■ **Input**:
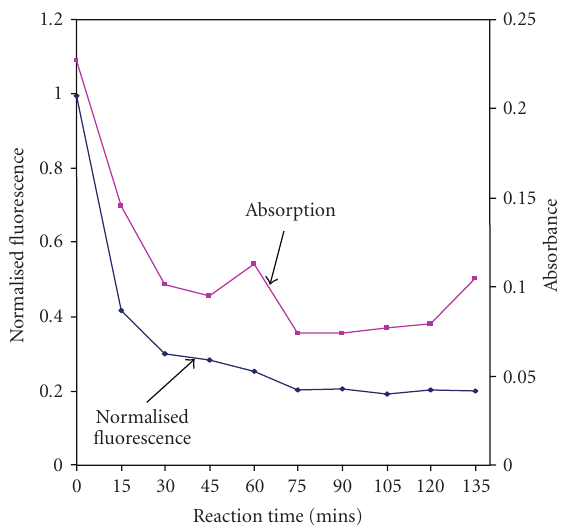
Figure 3: Demonstration of the decrease in both absorbance and fluorescence activity of produced water with reaction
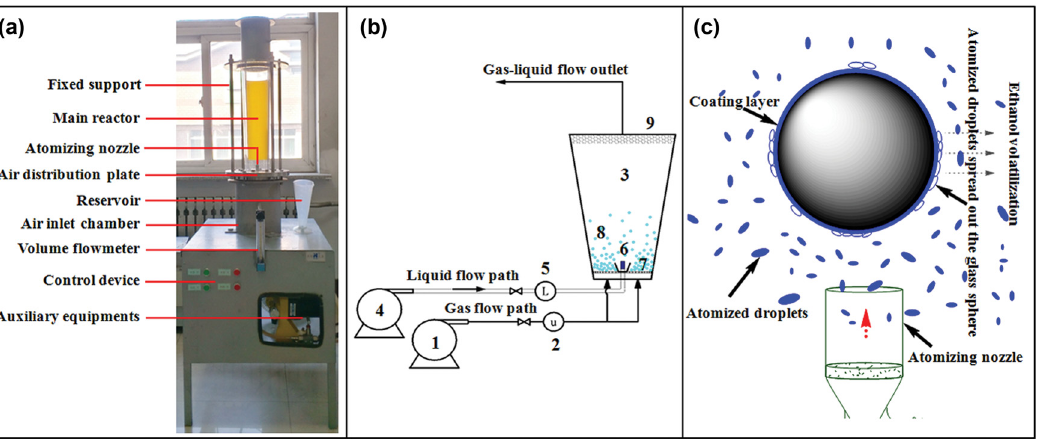
Figure 1: Bottom - spray fl uidized bed reactor system: ( a ) experimental rig; ( b ) fl ow diagram: ① fan, ② anemometer, ③ bottom - spray fl uidized bed reactor, ④ diaphragm metering pump, ⑤ volume fl owmeter, ⑥ atomizing nozzle, ⑦ air distribution plate, ⑧ glass spheres, ⑨ super fi ne mesh; ( c ) schematic diagram for the bottom - spray coating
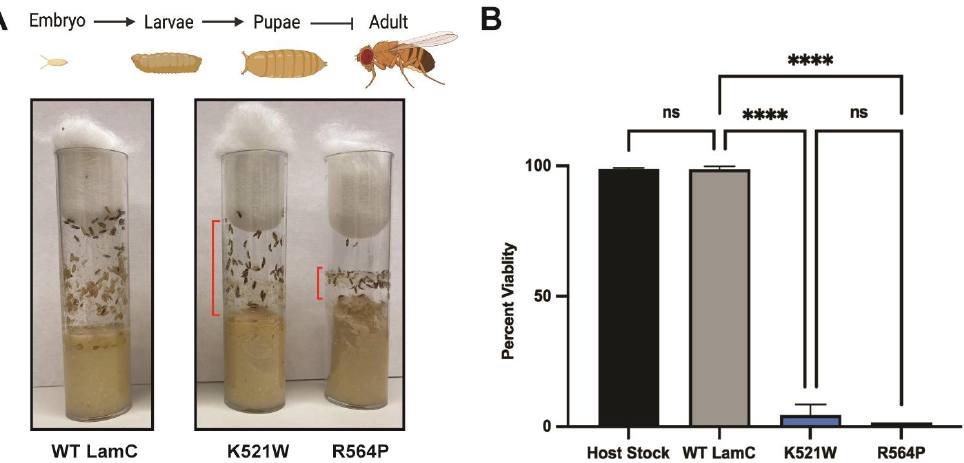
Figure 5. Larval body wall muscle-specific expression of mutant LamC reduces adult viability. ( A ) Graphical representation of the Drosophila lifecycle stages is shown at the top (created with BioRender.com, access date 12/2022). Vials containing larvae with larval body wall muscle-specific expression of either wild-type or mutant LamC are shown. Red bars indicate the larval movement up the side of the vial. ( B ) The percentage adult viability is represented as # living adults # living adults + # dead pupae × 100. The average percentage ± the standard deviation of the mean are shown. Total progeny (255–326) was counted from multiple individual crosses for each genotype. Statistical significance was determined using the Fisher’s exact test (GraphPad Prism version 9.5.0, GraphPad Software, San Diego, CA, USA). No statistical difference, ns; p < 0.001; **** p <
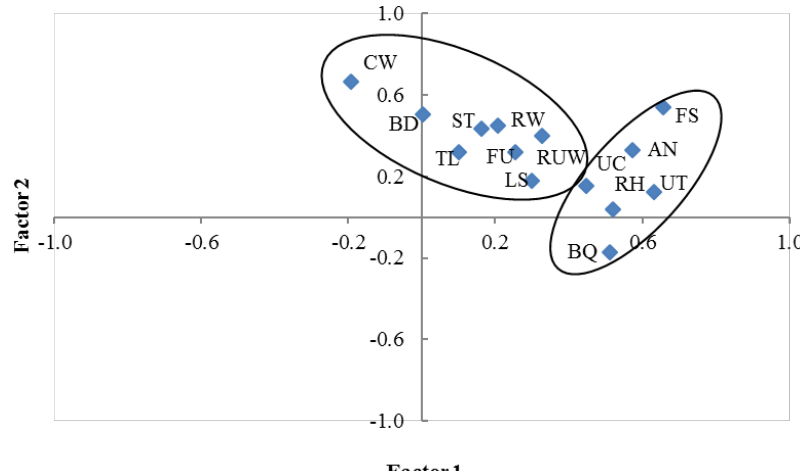
Figure 2. Extracted factors after varimax rotation. ST, stature; TL, top line; CW, chest width; BD, body depth; LS, loin strength; RW, rump width; BQ, bone quality; FU, fore udder attachment; RH, rear udder height; RUW, rear udder width; UT, udder texture; UC, udder cleft; AN, angularity; FS, final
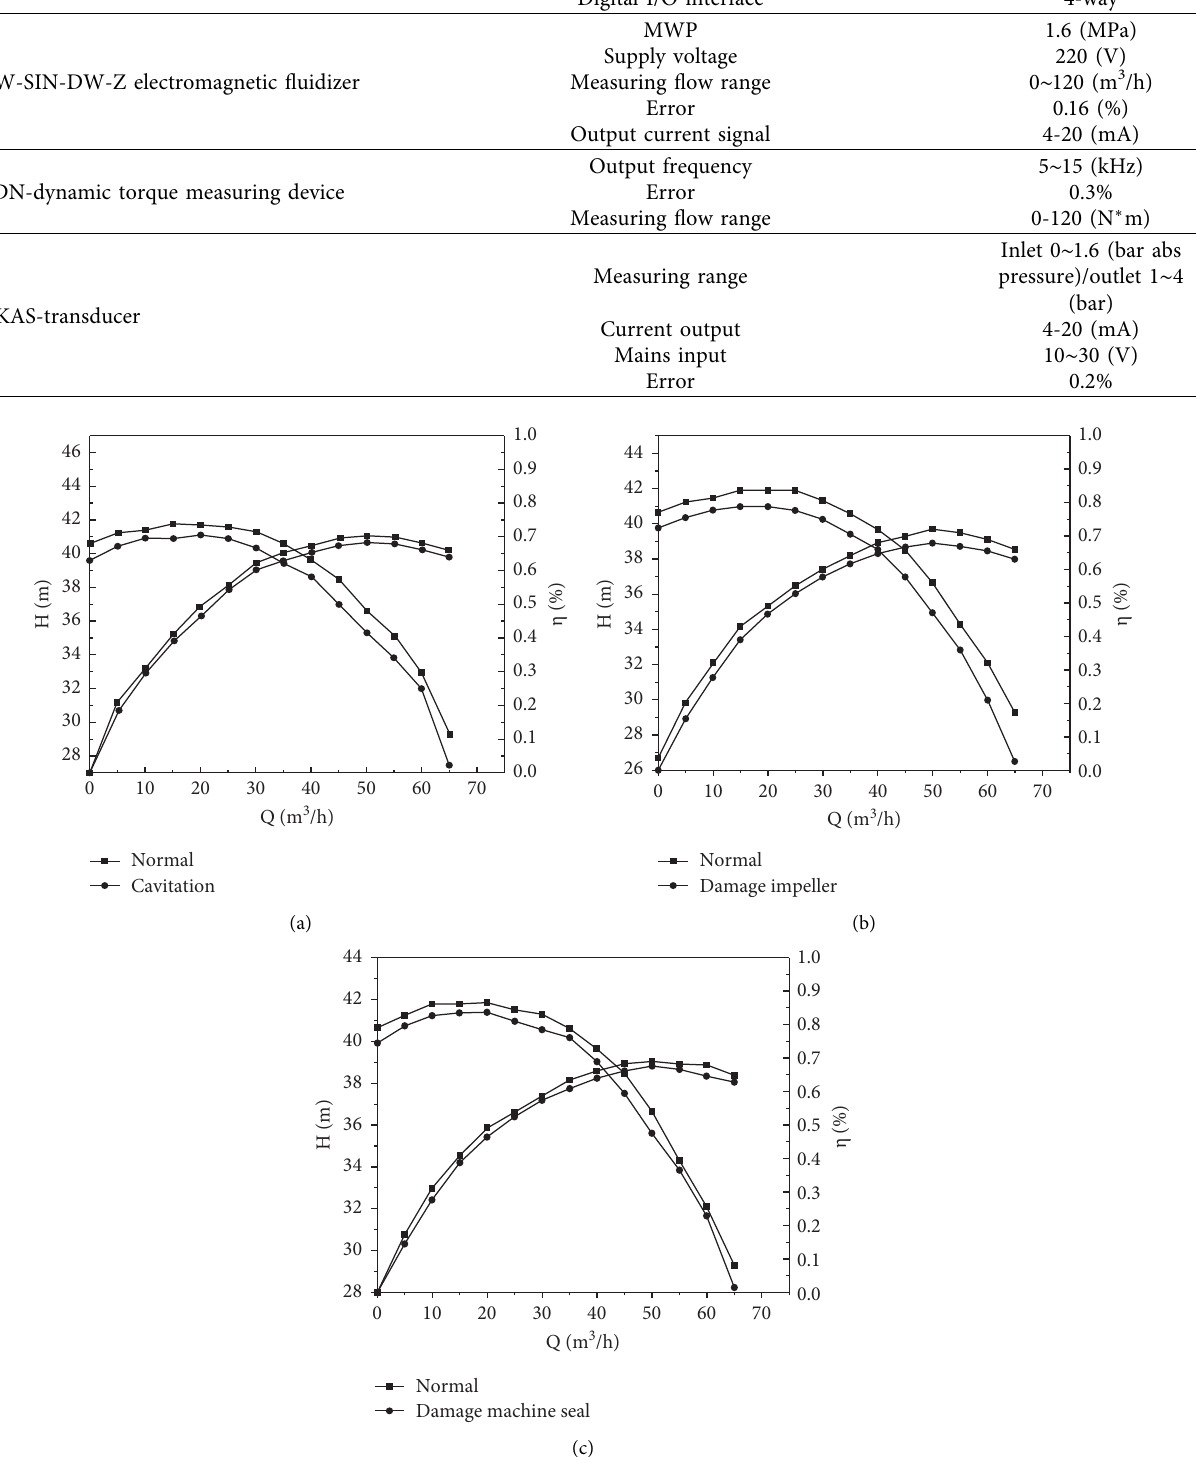
Figure 7: (a) External characteristics of cavitation and normal working conditions. (b) External characteristics of damage impeller and normal working conditions. (c) External characteristics of damage machine seal and normal working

■ **Assignment**: Make an exact reproduction of the listing above, without any pictures.

■ **Solution**:
Figure 3: Demonstration of the decrease in both absorbance and fluorescence activity of produced water with reaction
Figure 1: Bottom - spray fl uidized bed reactor system: ( a ) experimental rig; ( b ) fl ow diagram: ① fan, ② anemometer, ③ bottom - spray fl uidized bed reactor, ④ diaphragm metering pump, ⑤ volume fl owmeter, ⑥ atomizing nozzle, ⑦ air distribution plate, ⑧ glass spheres, ⑨ super fi ne mesh; ( c ) schematic diagram for the bottom - spray coating
Figure 5. Larval body wall muscle-specific expression of mutant LamC reduces adult viability. ( A ) Graphical representation of the Drosophila lifecycle stages is shown at the top (created with BioRender.com, access date 12/2022). Vials containing larvae with larval body wall muscle-specific expression of either wild-type or mutant LamC are shown. Red bars indicate the larval movement up the side of the vial. ( B ) The percentage adult viability is represented as # living adults # living adults + # dead pupae × 100. The average percentage ± the standard deviation of the mean are shown. Total progeny (255–326) was counted from multiple individual crosses for each genotype. Statistical significance was determined using the Fisher’s exact test (GraphPad Prism version 9.5.0, GraphPad Software, San Diego, CA, USA). No statistical difference, ns; p < 0.001; **** p <
Figure 2. Extracted factors after varimax rotation. ST, stature; TL, top line; CW, chest width; BD, body depth; LS, loin strength; RW, rump width; BQ, bone quality; FU, fore udder attachment; RH, rear udder height; RUW, rear udder width; UT, udder texture; UC, udder cleft; AN, angularity; FS, final
Figure 7: (a) External characteristics of cavitation and normal working conditions. (b) External characteristics of damage impeller and normal working conditions. (c) External characteristics of damage machine seal and normal working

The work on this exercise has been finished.